*REQUIRED ACTION*:
Please report how many lines in the rows below contain the string "podle", giving only the number.

*Extracted rows*:
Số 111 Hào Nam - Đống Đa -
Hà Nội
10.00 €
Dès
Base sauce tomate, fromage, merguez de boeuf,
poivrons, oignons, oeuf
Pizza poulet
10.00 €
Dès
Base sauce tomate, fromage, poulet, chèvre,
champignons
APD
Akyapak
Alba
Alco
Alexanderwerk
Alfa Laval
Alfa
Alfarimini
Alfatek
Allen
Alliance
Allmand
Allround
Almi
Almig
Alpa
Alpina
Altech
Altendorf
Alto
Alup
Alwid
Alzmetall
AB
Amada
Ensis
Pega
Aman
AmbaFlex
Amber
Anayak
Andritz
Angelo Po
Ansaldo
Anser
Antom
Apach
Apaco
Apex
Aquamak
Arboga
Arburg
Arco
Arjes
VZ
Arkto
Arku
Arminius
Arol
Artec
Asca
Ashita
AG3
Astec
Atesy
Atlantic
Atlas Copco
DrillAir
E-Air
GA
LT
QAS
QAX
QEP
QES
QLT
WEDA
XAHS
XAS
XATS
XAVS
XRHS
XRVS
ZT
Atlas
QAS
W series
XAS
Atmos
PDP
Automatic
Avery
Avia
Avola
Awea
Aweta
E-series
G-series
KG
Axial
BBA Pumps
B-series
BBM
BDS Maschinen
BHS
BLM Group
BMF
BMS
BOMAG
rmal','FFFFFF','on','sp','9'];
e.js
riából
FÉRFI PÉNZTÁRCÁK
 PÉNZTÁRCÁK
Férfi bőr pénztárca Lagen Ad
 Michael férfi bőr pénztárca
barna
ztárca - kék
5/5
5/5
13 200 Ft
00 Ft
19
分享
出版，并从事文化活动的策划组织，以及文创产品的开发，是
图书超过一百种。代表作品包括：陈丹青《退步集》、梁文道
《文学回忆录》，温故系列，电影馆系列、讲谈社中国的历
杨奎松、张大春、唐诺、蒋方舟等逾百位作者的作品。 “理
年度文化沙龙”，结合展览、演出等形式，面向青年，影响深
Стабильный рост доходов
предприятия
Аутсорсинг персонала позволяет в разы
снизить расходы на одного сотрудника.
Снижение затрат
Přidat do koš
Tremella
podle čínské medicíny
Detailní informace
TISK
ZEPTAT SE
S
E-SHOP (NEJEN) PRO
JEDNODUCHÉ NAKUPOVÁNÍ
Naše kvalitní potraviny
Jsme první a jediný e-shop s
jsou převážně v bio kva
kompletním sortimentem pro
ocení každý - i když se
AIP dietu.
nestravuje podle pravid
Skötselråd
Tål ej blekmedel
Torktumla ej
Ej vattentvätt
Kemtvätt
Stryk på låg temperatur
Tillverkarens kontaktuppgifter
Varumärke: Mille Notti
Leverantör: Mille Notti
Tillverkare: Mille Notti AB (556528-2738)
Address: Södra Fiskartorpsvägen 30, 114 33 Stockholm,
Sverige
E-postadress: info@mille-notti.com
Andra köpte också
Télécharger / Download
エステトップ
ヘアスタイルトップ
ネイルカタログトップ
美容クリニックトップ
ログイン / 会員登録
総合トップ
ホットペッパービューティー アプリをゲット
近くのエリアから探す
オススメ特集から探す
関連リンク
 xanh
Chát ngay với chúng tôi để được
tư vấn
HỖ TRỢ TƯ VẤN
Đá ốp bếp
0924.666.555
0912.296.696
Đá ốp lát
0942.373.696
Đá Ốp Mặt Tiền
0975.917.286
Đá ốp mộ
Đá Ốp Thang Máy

*ANSWER BELOW*:
2